Melbourne cosmetic treatment service Snow Skincare Center (sic) under investigation

Melbourne cosmetic treatment providers Si Chen and Ziyang Chen, and their business Snow Skincare Center (sic), have been issued with separate interim prohibition orders banning the provision and advertising of any cosmetic surgical or medical procedures while the Health Complaints Commissioner (HCC) conducts an investigation.

Health Complaints Commissioner Karen Cusack issued the interim orders following a complaint made to the HCC alleging the providers had breached the code of conduct for general health services in Victoria.

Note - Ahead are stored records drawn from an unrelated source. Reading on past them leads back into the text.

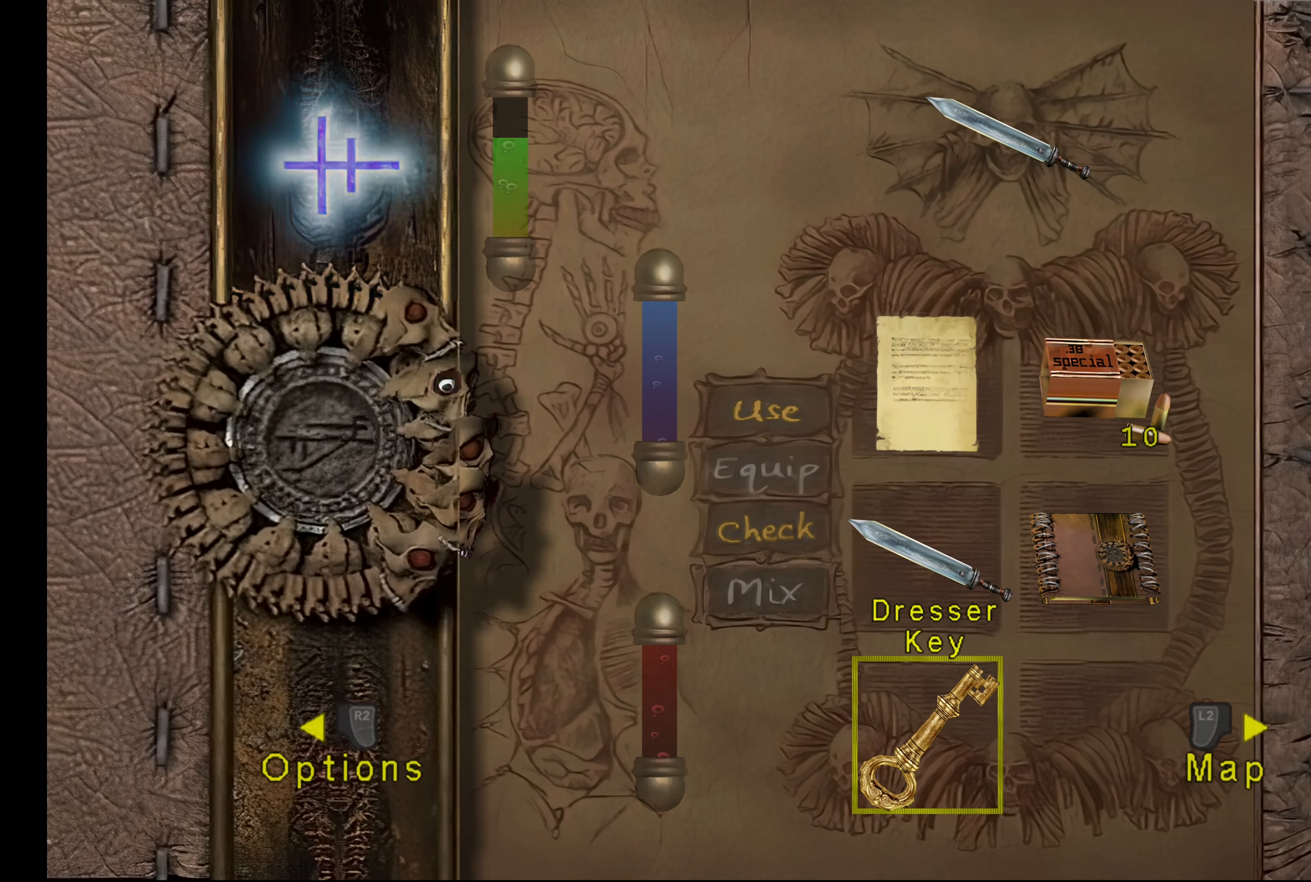
{"dt_ms": 500, "buttons": [], "left_stick": "center", "events": [[134, "DPAD_DOWN", "up"]]}
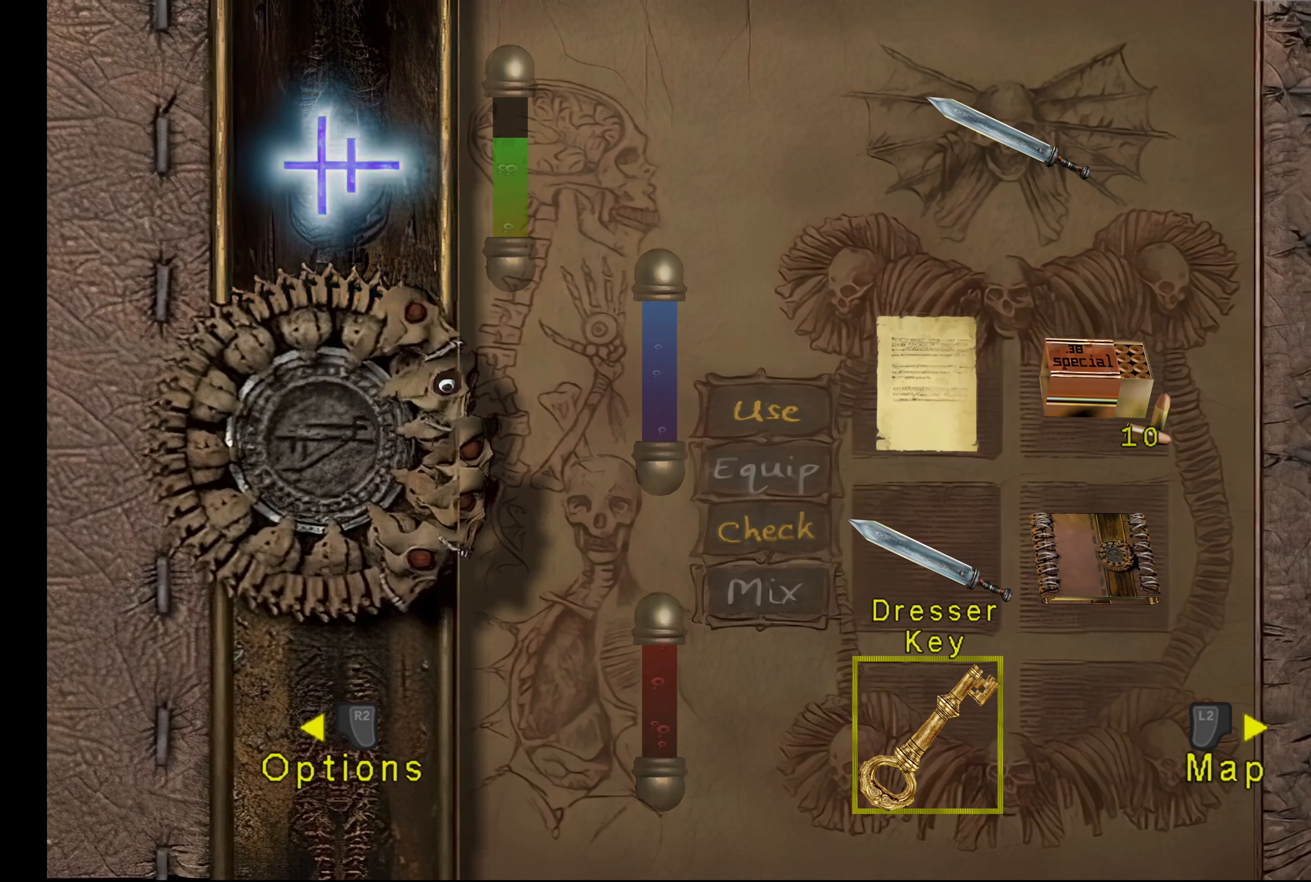
{"dt_ms": 500, "buttons": [], "left_stick": "center", "events": []}
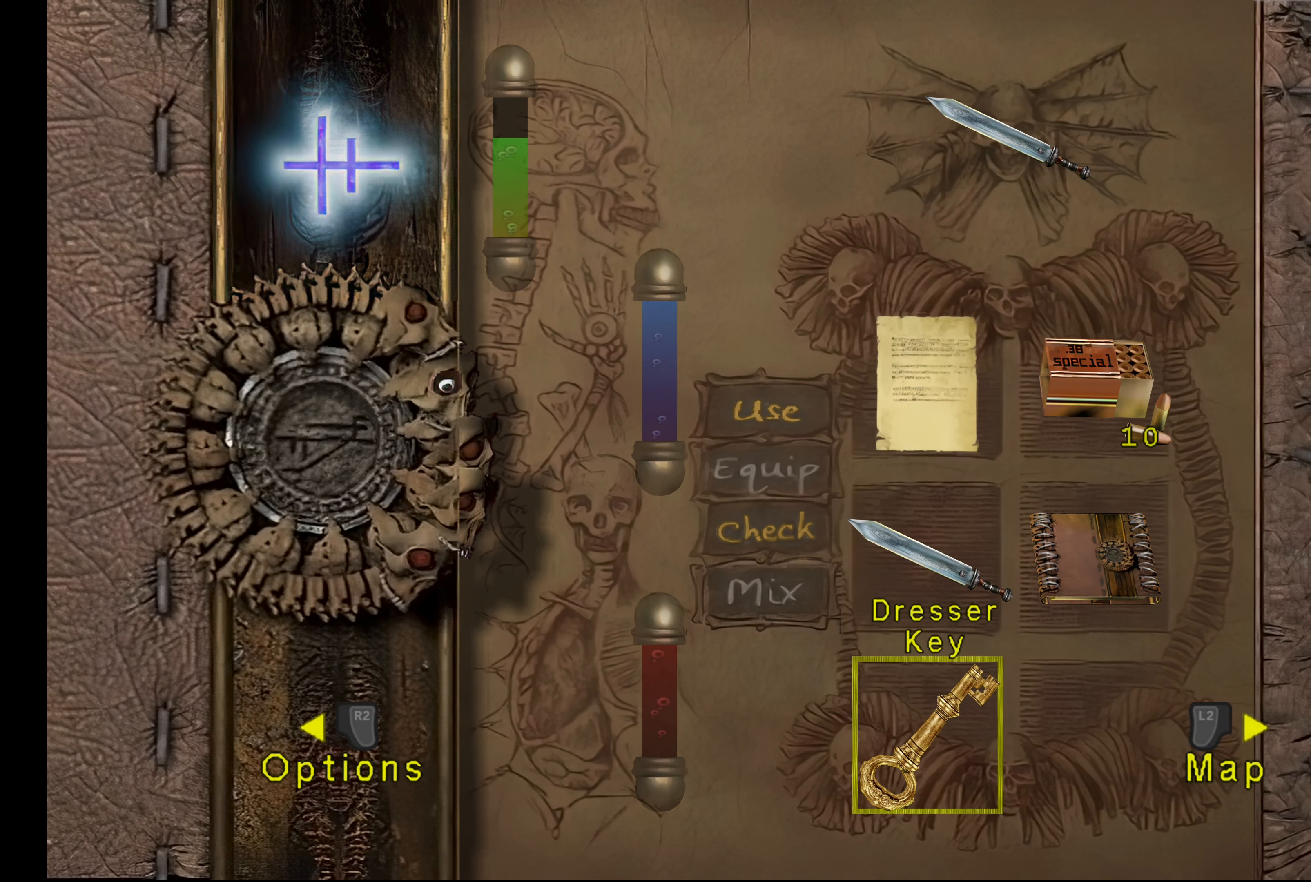
{"dt_ms": 500, "buttons": [], "left_stick": "center", "events": []}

Ms Cusack said under the code of conduct all general health services, including cosmetic treatment services, must:
• Provide safe and ethical healthcare
• Obtain consent for treatment
• Take care to protect consumers from infection
• Minimise harm and act appropriately if something goes wrong.
• Report concerns about other practitioners
• Keep appropriate records and comply with privacy laws
• Be covered by insurance
• Display information about the general code of conduct and making a complaint.

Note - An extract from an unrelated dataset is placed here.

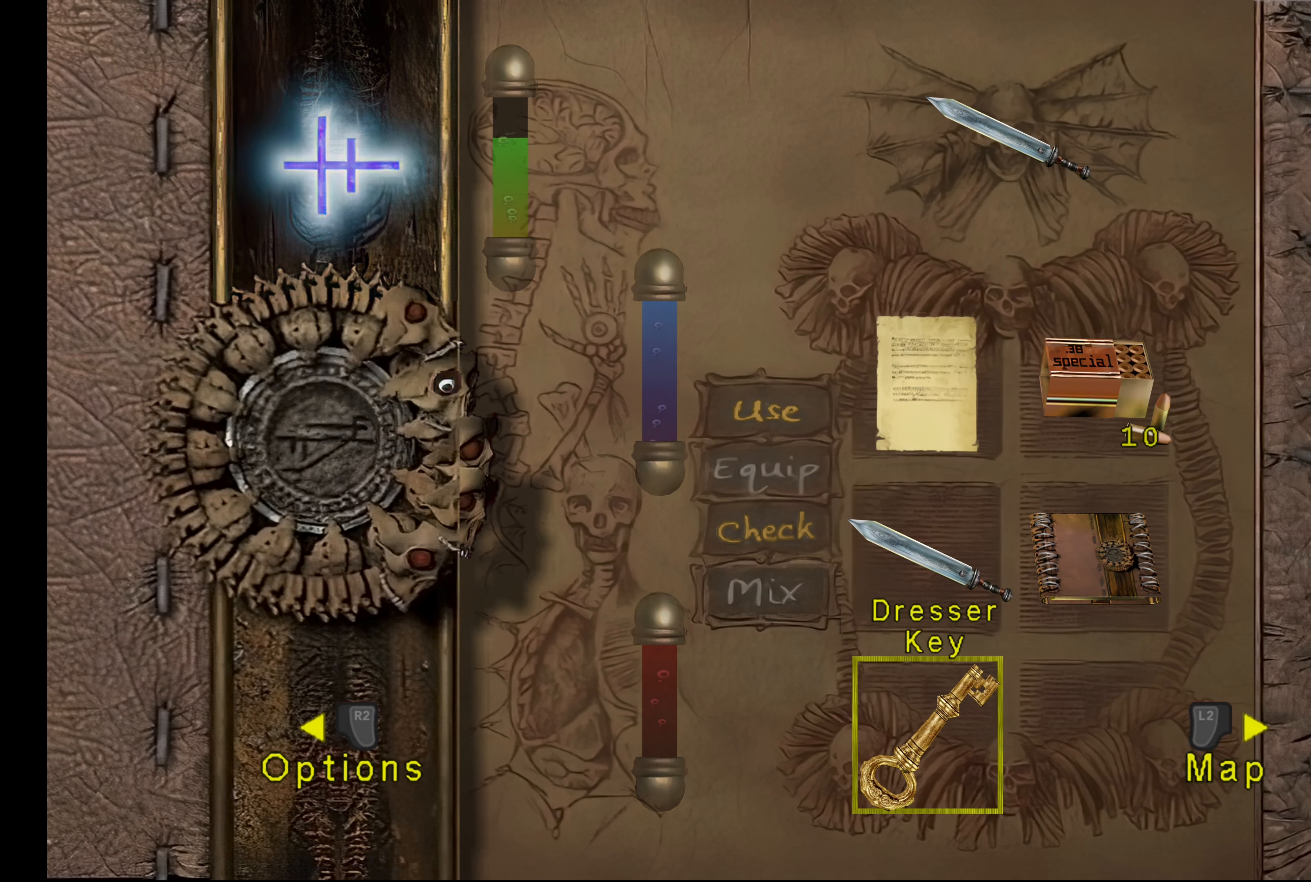
{"dt_ms": 500, "buttons": [], "left_stick": "center", "events": []}
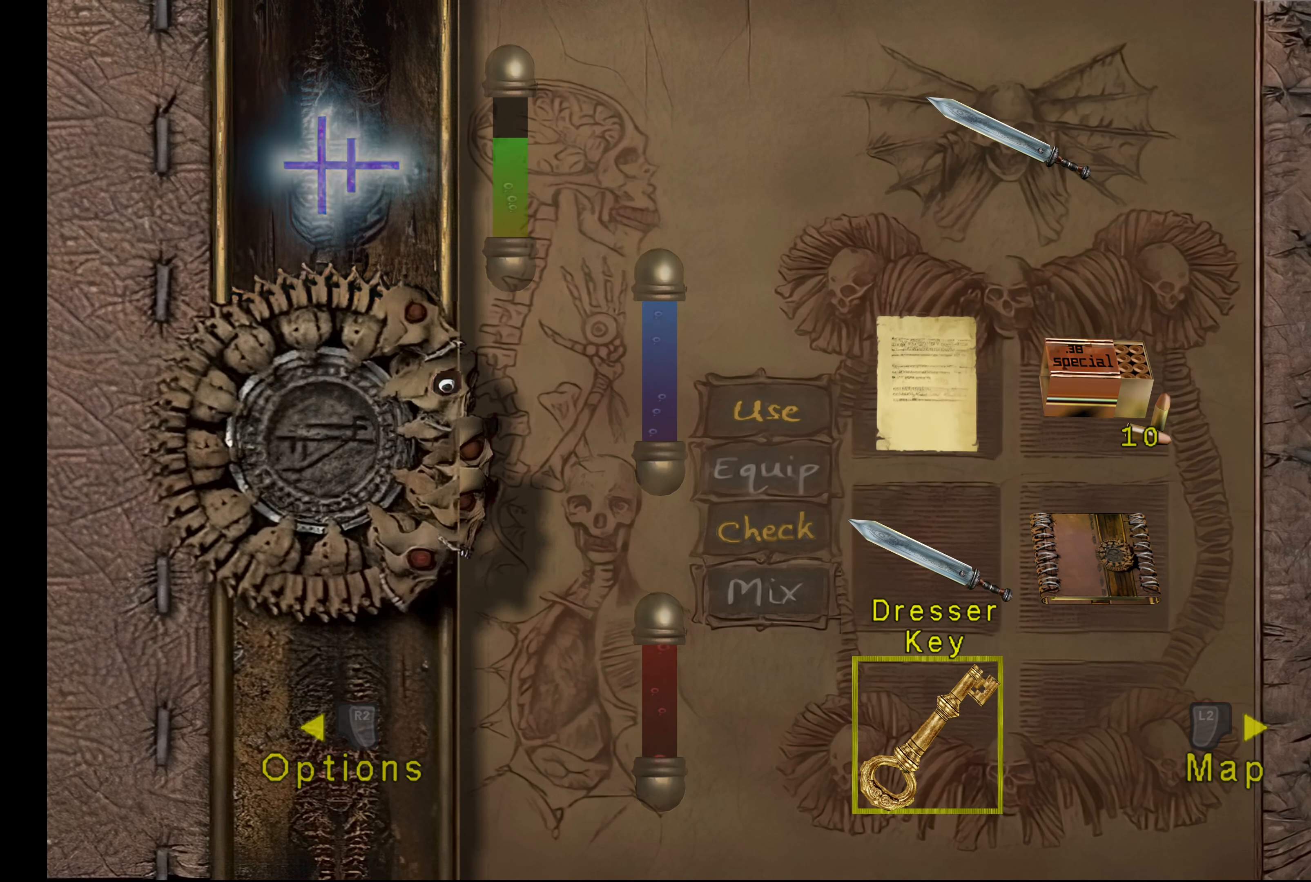
{"dt_ms": 500, "buttons": [], "left_stick": "center", "events": []}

Ms Cusack said the interim prohibition orders also temporarily banned the providers and Snow Skincare Centre (sic), also trading as L. Young Skincare of Korea, from possessing or storing botulinum toxin (botox), and from administering any unregistered therapeutic goods or scheduled medicines.

“These interim prohibition orders prohibit Si Chen, Ziyang Chen and Snow Skincare Center (sic) from providing any general health services, paid or otherwise, that involve cutting or piercing the skin, including injectable cosmetic treatments,” Ms Cusack said.

“The orders will remain in place while the HCC conducts an investigation into a complaint made against these providers.”
As at February 2019 the HCC had received 179 complaints and enquiries about cosmetic treatments carried out by general health service providers since February 2017.

Any person considering undertaking a cosmetic treatment should carefully make an informed decision and ask the provider about:
• their qualifications and experience, and the qualifications and experience of others in the practice
• the products they use, and whether they have been approved for use in Australia
• the risks involved
• if they have insurance in the instance something does go wrong
• where the procedure will be carried out.